Copy out each line below containing "devices".

## [SOURCE DATA]
---+---
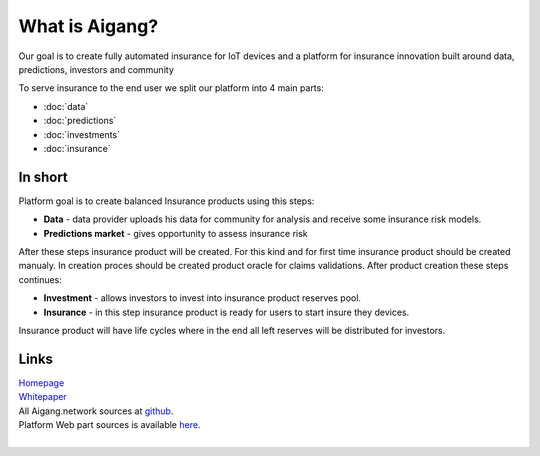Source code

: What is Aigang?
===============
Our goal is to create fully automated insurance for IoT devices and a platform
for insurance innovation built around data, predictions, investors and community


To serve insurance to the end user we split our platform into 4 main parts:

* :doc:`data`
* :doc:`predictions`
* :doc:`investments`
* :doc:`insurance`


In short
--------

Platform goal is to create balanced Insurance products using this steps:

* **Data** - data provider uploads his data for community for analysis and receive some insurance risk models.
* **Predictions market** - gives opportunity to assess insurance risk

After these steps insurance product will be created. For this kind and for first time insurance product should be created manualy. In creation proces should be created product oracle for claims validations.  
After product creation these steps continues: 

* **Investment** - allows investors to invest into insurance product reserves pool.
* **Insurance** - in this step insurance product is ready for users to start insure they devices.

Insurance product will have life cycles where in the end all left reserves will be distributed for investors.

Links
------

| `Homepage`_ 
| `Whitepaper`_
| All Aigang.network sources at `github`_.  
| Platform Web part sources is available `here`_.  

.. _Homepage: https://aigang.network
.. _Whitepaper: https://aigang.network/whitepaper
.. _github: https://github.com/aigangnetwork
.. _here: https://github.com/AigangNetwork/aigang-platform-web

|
---+---
## [ANSWER TO THIS PROBLEM]
Our goal is to create fully automated insurance for IoT devices and a platform
* **Insurance** - in this step insurance product is ready for users to start insure they devices.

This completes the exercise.